→ Work order
Convert the text in the material below to a JSON list of strings with one string per line and no blank lines. Begin at the line that contains "Éditer la page", stop after the line that contains "рассказал министр Ев", and omit the pictures.

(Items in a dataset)
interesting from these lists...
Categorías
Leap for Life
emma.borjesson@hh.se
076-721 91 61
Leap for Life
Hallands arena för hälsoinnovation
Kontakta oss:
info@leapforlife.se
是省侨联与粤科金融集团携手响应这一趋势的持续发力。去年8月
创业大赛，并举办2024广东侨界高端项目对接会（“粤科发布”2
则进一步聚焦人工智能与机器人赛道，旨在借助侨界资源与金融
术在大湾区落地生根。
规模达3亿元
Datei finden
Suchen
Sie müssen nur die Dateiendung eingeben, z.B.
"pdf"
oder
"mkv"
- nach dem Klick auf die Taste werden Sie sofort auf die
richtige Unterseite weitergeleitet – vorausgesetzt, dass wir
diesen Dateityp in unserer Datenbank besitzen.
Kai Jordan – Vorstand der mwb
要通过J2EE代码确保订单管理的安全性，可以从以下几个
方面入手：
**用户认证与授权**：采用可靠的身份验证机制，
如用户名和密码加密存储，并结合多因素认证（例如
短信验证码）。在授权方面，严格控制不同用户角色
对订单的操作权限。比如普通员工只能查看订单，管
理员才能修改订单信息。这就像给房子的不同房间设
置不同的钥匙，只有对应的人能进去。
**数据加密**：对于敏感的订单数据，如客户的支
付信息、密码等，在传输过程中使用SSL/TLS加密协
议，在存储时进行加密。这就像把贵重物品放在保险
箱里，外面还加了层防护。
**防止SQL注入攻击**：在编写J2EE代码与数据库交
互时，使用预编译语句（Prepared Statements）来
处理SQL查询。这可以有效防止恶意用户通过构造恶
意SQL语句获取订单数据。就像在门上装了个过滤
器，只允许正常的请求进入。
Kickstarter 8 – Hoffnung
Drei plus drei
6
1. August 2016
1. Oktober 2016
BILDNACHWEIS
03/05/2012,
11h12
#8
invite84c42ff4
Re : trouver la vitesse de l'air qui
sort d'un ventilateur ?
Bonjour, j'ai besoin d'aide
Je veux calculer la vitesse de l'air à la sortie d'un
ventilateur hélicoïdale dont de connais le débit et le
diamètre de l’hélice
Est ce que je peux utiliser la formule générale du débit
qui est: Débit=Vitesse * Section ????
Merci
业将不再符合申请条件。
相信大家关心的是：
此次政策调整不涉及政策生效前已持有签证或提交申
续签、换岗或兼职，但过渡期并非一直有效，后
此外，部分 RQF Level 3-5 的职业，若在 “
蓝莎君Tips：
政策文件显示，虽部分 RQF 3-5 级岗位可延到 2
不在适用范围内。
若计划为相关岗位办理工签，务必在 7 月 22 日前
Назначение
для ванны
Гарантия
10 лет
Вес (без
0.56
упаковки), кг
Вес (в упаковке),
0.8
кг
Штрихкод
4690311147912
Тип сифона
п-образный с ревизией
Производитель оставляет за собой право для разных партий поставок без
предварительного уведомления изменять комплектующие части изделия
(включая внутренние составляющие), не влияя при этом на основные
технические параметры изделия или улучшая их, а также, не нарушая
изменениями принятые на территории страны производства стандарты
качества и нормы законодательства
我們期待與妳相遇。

---

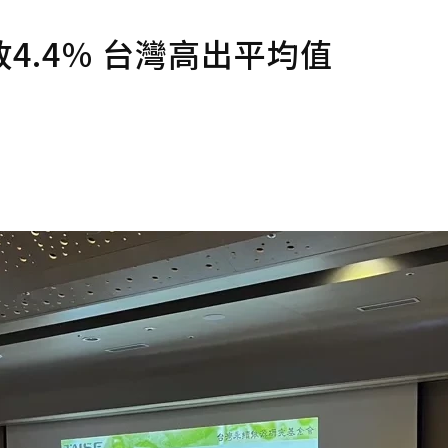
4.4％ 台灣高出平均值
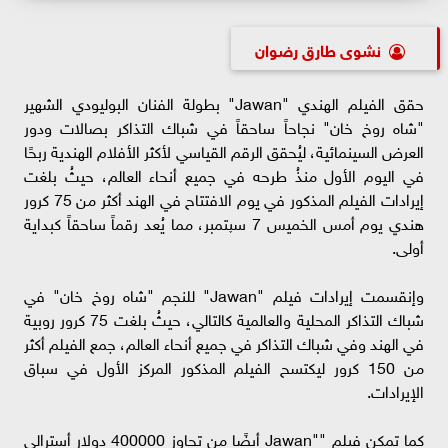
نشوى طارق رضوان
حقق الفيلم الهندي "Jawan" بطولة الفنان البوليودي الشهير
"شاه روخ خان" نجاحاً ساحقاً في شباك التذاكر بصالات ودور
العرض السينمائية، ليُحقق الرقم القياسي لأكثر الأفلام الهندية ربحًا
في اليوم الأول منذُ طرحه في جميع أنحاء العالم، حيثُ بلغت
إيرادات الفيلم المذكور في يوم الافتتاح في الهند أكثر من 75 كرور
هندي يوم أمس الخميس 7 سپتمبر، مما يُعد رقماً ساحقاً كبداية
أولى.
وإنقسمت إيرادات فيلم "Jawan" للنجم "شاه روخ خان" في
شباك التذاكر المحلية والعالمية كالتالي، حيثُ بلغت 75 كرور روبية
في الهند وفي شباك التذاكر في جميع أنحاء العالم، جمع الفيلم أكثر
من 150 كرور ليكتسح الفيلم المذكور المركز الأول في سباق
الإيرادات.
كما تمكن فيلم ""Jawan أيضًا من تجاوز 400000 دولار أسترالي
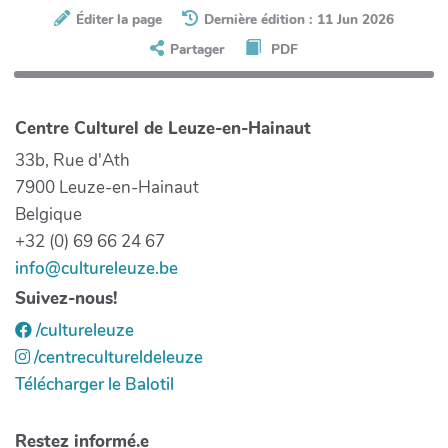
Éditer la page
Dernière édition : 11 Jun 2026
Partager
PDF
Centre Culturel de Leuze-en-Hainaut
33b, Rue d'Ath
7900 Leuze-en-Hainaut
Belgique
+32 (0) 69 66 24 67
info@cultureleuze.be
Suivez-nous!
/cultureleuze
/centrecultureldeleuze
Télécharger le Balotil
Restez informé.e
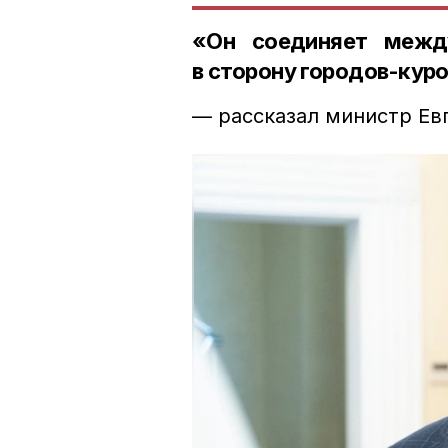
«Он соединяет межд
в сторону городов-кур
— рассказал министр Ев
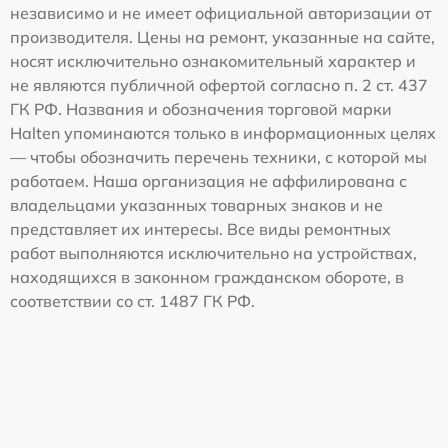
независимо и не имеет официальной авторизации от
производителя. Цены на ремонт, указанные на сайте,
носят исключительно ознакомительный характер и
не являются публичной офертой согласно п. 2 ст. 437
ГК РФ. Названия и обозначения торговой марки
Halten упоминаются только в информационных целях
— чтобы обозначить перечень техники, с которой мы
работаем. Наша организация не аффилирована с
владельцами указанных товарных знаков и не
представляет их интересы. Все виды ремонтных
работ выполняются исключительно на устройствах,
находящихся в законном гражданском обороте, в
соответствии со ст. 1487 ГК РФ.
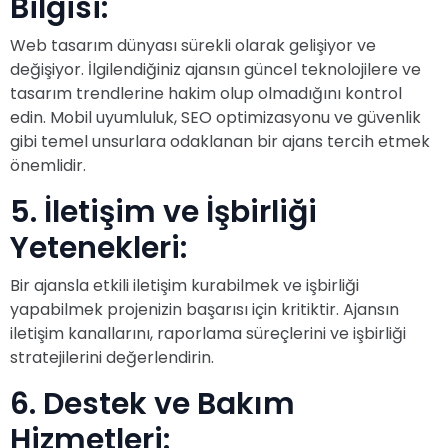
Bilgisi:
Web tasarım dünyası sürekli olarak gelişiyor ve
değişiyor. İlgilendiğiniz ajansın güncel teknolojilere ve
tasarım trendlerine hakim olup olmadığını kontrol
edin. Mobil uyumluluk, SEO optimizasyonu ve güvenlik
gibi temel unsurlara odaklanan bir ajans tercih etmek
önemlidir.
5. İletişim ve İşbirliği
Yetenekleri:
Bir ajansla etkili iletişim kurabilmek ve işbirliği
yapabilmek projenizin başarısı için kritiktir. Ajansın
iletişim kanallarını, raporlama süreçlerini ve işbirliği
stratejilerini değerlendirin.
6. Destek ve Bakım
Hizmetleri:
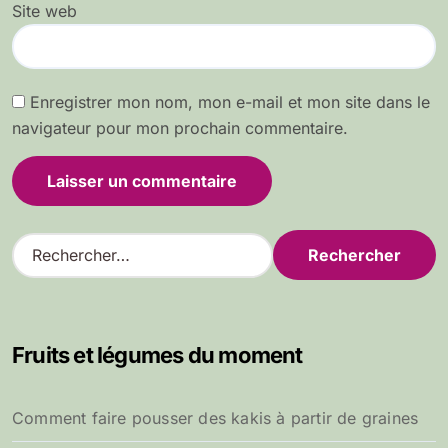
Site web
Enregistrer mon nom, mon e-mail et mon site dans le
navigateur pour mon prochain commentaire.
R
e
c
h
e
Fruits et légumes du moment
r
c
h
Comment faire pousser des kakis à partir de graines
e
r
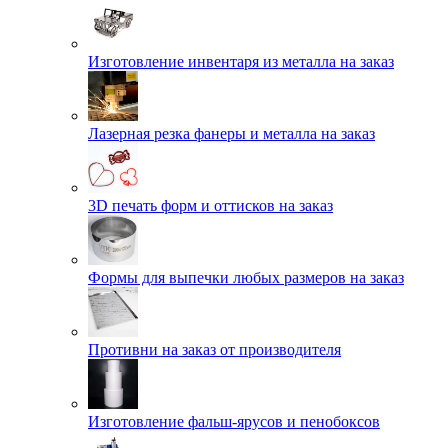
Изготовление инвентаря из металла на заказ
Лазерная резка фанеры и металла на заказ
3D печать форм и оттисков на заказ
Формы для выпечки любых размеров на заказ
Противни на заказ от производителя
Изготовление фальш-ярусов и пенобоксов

→ Solution to the exercise
[
  "Éditer la page",
  "Dernière édition : 11 Jun 2026",
  "Partager",
  "PDF",
  "Centre Culturel de Leuze-en-Hainaut",
  "33b, Rue d'Ath",
  "7900 Leuze-en-Hainaut",
  "Belgique",
  "+32 (0) 69 66 24 67",
  "info@cultureleuze.be",
  "Suivez-nous!",
  "/cultureleuze",
  "/centrecultureldeleuze",
  "Télécharger le Balotil",
  "Restez informé.e",
  "«Он соединяет межд",
  "в сторону городов-кур",
  "— рассказал министр Ев"
]